Heart Mountain by Gretel Ehrlich


Heart Mountain
Title : Heart Mountain
Author :
Rating :
ISBN : 0140109064
ISBN-10 : 9780140109061
Language : English
Format Type : Paperback
Number of Pages : 432
Publication : First published January 1, 1988

Ehrlich explores the twin solitudes of political exile and geographic isolation in this powerful novel—the story of Japanese Americans forced into a relocation camp—set in Wyoming during World War II.


Heart Mountain Reviews


  • Angela M is taking a break.

    The book description is somewhat deceiving describing this as "the story of Japanese Americans forced into a relocation camp-- set in Wyoming during WWII." It turned out to be not just about the internment camps and the people there, but a blend of their stories with the people in the Heart Mountain area . It provides a view of how the war impacted both the Issei, the Japanese immigrants and the Nisei, Japanese Americans and a lot more about the people living in the area that I expected.

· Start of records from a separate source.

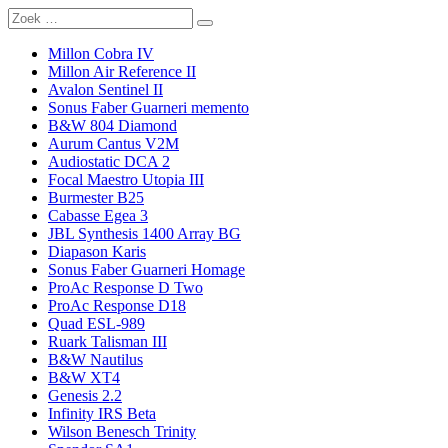
Millon Cobra IV
Millon Air Reference II
Avalon Sentinel II
Sonus Faber Guarneri memento
B&W 804 Diamond
Aurum Cantus V2M
Audiostatic DCA 2
Focal Maestro Utopia III
Burmester B25
Cabasse Egea 3
JBL Synthesis 1400 Array BG
Diapason Karis
Sonus Faber Guarneri Homage
ProAc Response D Two
ProAc Response D18
Quad ESL-989
Ruark Talisman III
B&W Nautilus
B&W XT4
Genesis 2.2
Infinity IRS Beta
Wilson Benesch Trinity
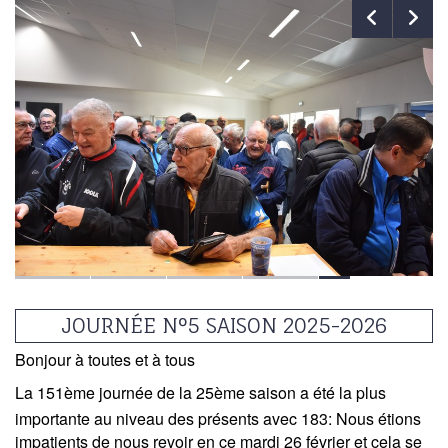
JOURNÉE N°5 SAISON 2025-2026
Bonjour à toutes et à tous
La 151ème journée
de la 25ème saison a été la plus
importante au niveau des présents avec
183
: Nous étions
impatients de nous revoir en ce mardi 26 février et cela se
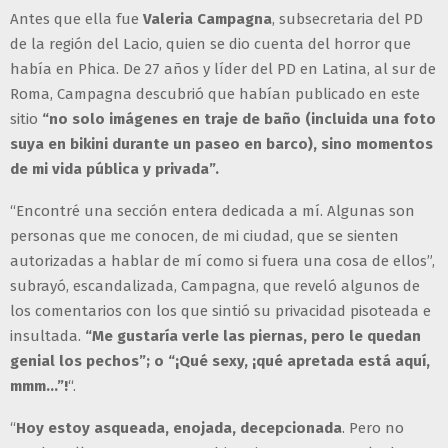
Antes que ella fue
Valeria Campagna
, subsecretaria del PD
de la región del Lacio, quien se dio cuenta del horror que
había en Phica. De 27 años y líder del PD en Latina, al sur de
Roma, Campagna descubrió que habían publicado en este
sitio
“no solo imágenes en traje de baño (incluida una foto
suya en bikini durante un paseo en barco), sino momentos
de mi vida pública y privada”.
“Encontré una sección entera dedicada a mí. Algunas son
personas que me conocen, de mi ciudad, que se sienten
autorizadas a hablar de mí como si fuera una cosa de ellos”,
subrayó, escandalizada, Campagna, que reveló algunos de
los comentarios con los que sintió su privacidad pisoteada e
insultada.
“Me gustaría verle las piernas, pero le quedan
genial los pechos”; o “¡Qué sexy, ¡qué apretada está aquí,
mmm...”!
“.
“
Hoy estoy asqueada, enojada, decepcionada
. Pero no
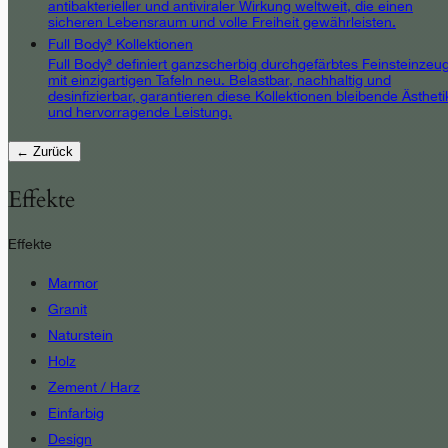
antibakterieller und antiviraler Wirkung weltweit, die einen
sicheren Lebensraum und volle Freiheit gewährleisten.
Full Body³ Kollektionen
Full Body³ definiert ganzscherbig durchgefärbtes Feinsteinzeu
mit einzigartigen Tafeln neu. Belastbar, nachhaltig und
desinfizierbar, garantieren diese Kollektionen bleibende Ästheti
und hervorragende Leistung.
← Zurück
Effekte
Effekte
Marmor
Granit
Naturstein
Holz
Zement / Harz
Einfarbig
Design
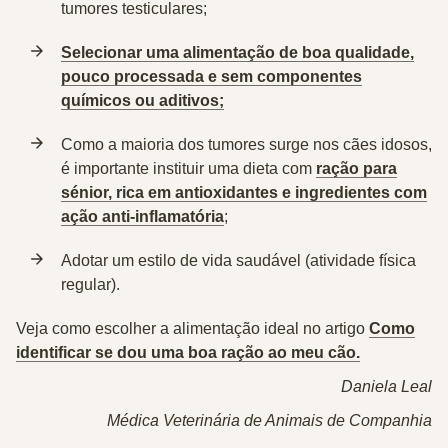
tumores testiculares;
Selecionar uma alimentação de boa qualidade,
pouco processada e sem componentes
químicos ou aditivos;
Como a maioria dos tumores surge nos cães idosos,
é importante instituir uma dieta com
ração para
sénior, rica em antioxidantes e ingredientes com
ação anti-inflamatória
;
Adotar um estilo de vida saudável (atividade física
regular).
Veja como escolher a alimentação ideal no artigo
Como
identificar se dou uma boa ração ao meu cão.
Daniela Leal
Médica Veterinária de Animais de Companhia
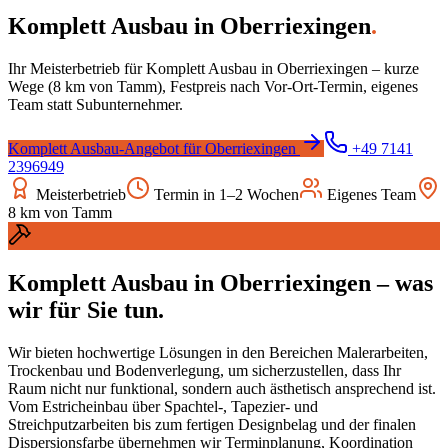
Komplett Ausbau
in
Oberriexingen
.
Ihr Meisterbetrieb für
Komplett Ausbau
in
Oberriexingen
– kurze
Wege (
8
km von Tamm), Festpreis nach Vor-Ort-Termin, eigenes
Team statt Subunternehmer.
Komplett Ausbau
-Angebot für
Oberriexingen
+49 7141
2396949
Meisterbetrieb
Termin in 1–2 Wochen
Eigenes Team
8
km von Tamm
Komplett Ausbau
in
Oberriexingen
– was
wir für Sie tun.
Wir bieten hochwertige Lösungen in den Bereichen Malerarbeiten,
Trockenbau und Bodenverlegung, um sicherzustellen, dass Ihr
Raum nicht nur funktional, sondern auch ästhetisch ansprechend ist.
Vom Estricheinbau über Spachtel-, Tapezier- und
Streichputzarbeiten bis zum fertigen Designbelag und der finalen
Dispersionsfarbe übernehmen wir Terminplanung, Koordination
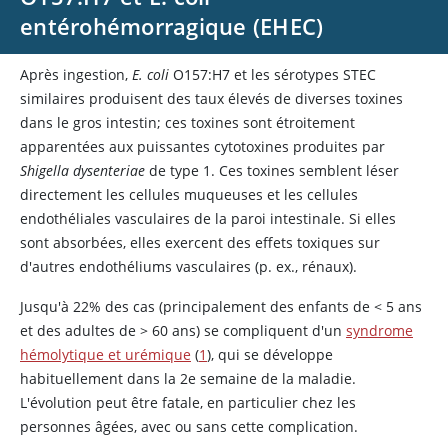
entérohémorragique (EHEC)
Après ingestion,
E. coli
O157:H7 et les sérotypes STEC
similaires produisent des taux élevés de diverses toxines
dans le gros intestin; ces toxines sont étroitement
apparentées aux puissantes cytotoxines produites par
Shigella dysenteriae
de type 1. Ces toxines semblent léser
directement les cellules muqueuses et les cellules
endothéliales vasculaires de la paroi intestinale. Si elles
sont absorbées, elles exercent des effets toxiques sur
d'autres endothéliums vasculaires (p. ex., rénaux).
Jusqu'à 22% des cas (principalement des enfants de
<
5 ans
et des adultes de
>
60 ans) se compliquent d'un
syndrome
hémolytique et urémique
(
1
), qui se développe
habituellement dans la 2e semaine de la maladie.
L'évolution peut être fatale, en particulier chez les
personnes âgées, avec ou sans cette complication.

    There are two major alternating narratives, one of a young man in the town outside of Heart Mountain and one of a young man inside the internment camp. McKay is a cattle rancher who is deemed not fit to serve because of an injury but his two brothers are off to the war leaving him to tend to the ranch. Kai is Nisei, trying to figure out who he is - torn between two worlds and disillusioned with the country he was born in as he is captive in the camp. There of course are interactions between the people in both sides that makes for an appealing story line. An accidental shooting brings McKay to Mariko. I felt connected to these main characters and was always interested in what would happen with them. For me the problem was that there were just too many other characters especially outside of the camp and what was happening with them made the overall story of this shameful period in our history feel a bit diluted. I felt distracted from what I thought was the heart of the story.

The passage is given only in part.